Tantawi also submitted a formal request under parliamentary procedure to Ali Abdel Aal, Speaker of the House of Representatives, proposing that 12 parliamentary committees be created to "generate a national dialogue about the political, economic and social problems facing the country". He described his aim as a serious attempt to solve "the real crisis Egypt is living through, which authorities should pay attention to before it is too late" and that the proposal would help to "absorb public outrage". Tantawi expressed his worry that a violent reaction by authorities to his initiative would discourage the people from choosing political methods of change.

On 5 November in a parliamentary sitting, MP Mahmoud Badr called Tantawi's proposal an "outright violation of the constitution". Speaker Abdel Aal stated that he "[does] not have any initiatives" and "[does] not pay attention to this sort of talk. ... There are red lines, including the nation, political leadership and Egypt's military and police. Insulting them is not permitted." Ninety-five MPs submitted a request to Abdel Aal to refer Tantawi to the parliament's Ethics Committee, on the grounds that Tantawi's initiative "undermines the Egyptian state and its institutions".

The Civil Democratic Movement stated that it supported the initiative, which was consistent with its own 10-point proposal announced in late October 2019.

Tantawi lost his seat in a runoff in the 2020 Egyptian parliamentary election.

===Dignity Party===
Tantawi was elected head of the Dignity Party in 25 December 2020, replacing Muhammad Sami. He left the position in July 2022.

===Hope Current===
He formed the Hope Current in October 2024 and announced in July 2025 that it would run in the 2025 Egyptian parliamentary election.

===Candidacy for the 2023 Egyptian elections===
In March 2023, Tantawi announced his intention to run for the 2023 presidential elections before his return from a trip to Lebanon. He posted a video on his social media pages presenting himself as a "civilian democratic alternative".

====Obstructions and harassment====
In late September 2023 and early October, Tantawi began touring for his campaign in "Giza, downtown Cairo, Alexandria, Qalyubiya, Beheira, Gharbeia, Daqahliya and Kafr El Sheikh." Throughout his campaign, Tantawi faced a lot of politically motivated restrictions and repressions including security forces banning hotels across Egypt from hosting Tantawi's campaign, registration offices refusing to accept citizens' endorsement forms and even in some cases the ruling party gathered protestors to harass and prevent Tantawi and his supporters from entering registration offices.

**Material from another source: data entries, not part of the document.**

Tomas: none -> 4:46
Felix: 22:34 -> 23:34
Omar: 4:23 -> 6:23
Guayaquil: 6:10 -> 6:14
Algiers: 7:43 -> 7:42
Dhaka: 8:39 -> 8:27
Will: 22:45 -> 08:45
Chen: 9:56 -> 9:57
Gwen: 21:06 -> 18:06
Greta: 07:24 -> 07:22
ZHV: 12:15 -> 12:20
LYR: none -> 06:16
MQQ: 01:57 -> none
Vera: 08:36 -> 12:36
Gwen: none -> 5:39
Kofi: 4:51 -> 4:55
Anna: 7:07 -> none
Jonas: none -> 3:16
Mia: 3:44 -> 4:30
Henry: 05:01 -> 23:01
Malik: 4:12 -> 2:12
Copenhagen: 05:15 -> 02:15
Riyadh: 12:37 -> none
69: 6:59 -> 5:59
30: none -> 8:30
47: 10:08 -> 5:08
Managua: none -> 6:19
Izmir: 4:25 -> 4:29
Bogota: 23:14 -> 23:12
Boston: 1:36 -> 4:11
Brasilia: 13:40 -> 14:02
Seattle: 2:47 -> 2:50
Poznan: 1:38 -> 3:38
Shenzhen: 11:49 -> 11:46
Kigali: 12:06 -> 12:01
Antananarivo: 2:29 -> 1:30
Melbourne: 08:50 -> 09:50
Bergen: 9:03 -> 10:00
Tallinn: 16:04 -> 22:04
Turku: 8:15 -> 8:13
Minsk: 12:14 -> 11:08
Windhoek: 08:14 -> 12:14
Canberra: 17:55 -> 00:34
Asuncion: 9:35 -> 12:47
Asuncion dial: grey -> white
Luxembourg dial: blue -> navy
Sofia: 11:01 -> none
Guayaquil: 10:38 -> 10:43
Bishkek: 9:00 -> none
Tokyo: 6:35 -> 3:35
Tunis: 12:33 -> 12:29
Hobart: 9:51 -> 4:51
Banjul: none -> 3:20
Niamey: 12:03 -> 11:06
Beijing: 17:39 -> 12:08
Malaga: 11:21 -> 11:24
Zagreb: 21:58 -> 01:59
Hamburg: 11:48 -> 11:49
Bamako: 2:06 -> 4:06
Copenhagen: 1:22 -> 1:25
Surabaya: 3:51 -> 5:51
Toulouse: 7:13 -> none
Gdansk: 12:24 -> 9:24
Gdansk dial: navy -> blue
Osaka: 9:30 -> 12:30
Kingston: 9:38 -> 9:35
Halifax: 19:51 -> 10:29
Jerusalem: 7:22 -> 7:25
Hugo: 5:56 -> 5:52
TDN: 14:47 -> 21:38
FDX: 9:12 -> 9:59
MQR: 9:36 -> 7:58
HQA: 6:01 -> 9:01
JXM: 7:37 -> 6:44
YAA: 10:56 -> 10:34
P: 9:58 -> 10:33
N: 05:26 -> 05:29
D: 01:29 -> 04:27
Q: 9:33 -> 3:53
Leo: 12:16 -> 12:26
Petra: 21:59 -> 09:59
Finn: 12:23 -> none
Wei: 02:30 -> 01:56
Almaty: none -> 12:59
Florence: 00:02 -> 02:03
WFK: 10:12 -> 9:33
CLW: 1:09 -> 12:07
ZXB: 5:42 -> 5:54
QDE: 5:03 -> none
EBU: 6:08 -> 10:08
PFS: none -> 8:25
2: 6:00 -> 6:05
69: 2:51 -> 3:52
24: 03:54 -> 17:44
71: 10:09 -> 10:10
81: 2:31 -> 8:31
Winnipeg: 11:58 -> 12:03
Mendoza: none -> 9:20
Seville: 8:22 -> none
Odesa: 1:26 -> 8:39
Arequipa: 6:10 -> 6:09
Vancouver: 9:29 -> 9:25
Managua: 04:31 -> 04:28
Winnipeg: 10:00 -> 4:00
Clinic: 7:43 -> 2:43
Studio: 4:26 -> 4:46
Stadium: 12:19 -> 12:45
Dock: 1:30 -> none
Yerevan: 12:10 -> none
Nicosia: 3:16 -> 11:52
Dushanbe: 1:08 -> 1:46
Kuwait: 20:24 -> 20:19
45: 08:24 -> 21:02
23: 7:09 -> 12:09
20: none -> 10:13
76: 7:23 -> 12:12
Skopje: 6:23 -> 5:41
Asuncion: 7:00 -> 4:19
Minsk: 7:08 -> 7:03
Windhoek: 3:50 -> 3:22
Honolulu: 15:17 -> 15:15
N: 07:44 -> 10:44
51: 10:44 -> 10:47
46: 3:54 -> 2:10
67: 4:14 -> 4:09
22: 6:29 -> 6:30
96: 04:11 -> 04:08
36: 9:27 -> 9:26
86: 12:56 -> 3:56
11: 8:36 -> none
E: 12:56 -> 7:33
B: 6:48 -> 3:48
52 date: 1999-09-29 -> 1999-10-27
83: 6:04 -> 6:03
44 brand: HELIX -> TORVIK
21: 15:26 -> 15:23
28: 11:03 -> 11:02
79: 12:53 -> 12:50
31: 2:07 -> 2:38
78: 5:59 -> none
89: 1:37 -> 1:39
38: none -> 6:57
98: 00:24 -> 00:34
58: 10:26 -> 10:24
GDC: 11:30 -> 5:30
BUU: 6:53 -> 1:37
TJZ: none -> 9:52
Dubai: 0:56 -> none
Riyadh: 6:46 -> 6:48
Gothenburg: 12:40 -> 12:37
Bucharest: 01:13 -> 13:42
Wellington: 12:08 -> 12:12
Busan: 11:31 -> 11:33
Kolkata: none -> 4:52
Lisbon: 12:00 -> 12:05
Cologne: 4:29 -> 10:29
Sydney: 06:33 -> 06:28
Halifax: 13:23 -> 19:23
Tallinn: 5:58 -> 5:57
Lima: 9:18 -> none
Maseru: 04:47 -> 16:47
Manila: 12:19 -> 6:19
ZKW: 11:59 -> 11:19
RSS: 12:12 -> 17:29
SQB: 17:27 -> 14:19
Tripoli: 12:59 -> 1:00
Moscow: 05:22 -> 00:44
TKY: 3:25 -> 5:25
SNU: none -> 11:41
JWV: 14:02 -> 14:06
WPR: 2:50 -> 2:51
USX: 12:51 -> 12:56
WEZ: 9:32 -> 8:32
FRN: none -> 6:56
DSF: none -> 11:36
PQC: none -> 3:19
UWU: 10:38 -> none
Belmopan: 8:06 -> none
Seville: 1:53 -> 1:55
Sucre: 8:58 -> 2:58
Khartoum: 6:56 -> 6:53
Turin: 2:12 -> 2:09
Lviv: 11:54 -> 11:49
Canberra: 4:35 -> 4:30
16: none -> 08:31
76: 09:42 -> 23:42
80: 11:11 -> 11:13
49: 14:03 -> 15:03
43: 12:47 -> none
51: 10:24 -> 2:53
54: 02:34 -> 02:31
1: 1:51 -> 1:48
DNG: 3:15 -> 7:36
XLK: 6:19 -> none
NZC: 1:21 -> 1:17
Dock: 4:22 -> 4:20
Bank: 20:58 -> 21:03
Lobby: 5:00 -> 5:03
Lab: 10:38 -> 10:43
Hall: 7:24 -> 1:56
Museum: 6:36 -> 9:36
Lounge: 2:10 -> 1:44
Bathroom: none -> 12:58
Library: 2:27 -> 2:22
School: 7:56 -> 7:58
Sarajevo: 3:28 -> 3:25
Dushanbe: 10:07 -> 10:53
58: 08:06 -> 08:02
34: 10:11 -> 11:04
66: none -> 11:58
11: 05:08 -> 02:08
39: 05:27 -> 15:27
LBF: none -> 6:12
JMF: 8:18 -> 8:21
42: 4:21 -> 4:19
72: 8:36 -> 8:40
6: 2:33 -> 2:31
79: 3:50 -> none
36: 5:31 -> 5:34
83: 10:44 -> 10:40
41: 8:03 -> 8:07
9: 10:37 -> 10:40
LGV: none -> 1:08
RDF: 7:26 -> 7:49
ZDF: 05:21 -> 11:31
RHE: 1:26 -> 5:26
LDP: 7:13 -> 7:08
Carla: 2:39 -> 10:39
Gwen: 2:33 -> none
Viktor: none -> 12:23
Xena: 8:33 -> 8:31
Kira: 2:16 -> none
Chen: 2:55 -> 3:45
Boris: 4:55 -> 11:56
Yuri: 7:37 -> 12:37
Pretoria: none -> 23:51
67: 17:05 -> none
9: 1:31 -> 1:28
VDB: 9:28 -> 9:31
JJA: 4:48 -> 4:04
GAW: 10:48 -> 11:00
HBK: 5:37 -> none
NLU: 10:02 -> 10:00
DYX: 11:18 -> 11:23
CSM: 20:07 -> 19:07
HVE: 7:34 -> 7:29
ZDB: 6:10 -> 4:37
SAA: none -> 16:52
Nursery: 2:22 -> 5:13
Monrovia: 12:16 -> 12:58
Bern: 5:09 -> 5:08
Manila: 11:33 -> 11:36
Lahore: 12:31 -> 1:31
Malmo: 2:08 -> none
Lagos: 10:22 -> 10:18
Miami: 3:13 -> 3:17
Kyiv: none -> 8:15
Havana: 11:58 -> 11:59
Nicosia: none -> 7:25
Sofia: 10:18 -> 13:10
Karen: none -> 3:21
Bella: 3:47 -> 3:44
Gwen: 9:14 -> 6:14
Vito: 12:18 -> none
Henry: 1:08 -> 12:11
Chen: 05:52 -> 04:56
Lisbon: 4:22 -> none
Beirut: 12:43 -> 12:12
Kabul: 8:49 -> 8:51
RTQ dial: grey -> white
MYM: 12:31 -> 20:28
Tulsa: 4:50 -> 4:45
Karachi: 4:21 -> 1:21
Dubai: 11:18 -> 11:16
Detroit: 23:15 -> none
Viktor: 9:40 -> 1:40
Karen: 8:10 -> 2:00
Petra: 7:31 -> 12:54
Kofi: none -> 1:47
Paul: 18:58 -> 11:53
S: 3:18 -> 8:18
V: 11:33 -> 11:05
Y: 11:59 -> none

It was also revealed that security forces hacked into Tantawi's iPhone by a network injected Predator spyware through Vodafone Egypt mobile connection. Both Citizen Lab and Google's Threat Analysis Group indicated that the attempts began as early as May and continued through August, using various methods, leading Apple to issue security updates on 21 September to patch the vulnerabilities exploited by the spyware.

On 13 October, Tantawi announced that he failed to meet the minimum quota of 25,000 endorsements managing only to secure around 14,000, hence his bid for the presidential elections was unsuccessful.

==Arrest and release==
In retaliation to challenging the sitting president, and then main candidate, Abdel Fattah el-Sisi, El-Sisi's government issued an arrest warrant against Tantawi in an alleged case of forgery. Tantawi and his electoral campaign manager, Mohamed Abu El-Diyar, were sentenced initially to two years in prison but the court ordered them to pay a bail of 20,000 Egyptian pounds (almost US$645) each for the sentence to be suspended and appealed later before a higher court. On 27 May 2024, in a final ruling the court sentenced Tantawi to one year in prison and a five year ban from contesting presidential elections. On 31 May 2024, the United Nations called for Tantawi's immediate release, expressing deep concern over his arrest.

Tantawi was released from prison in May 2025.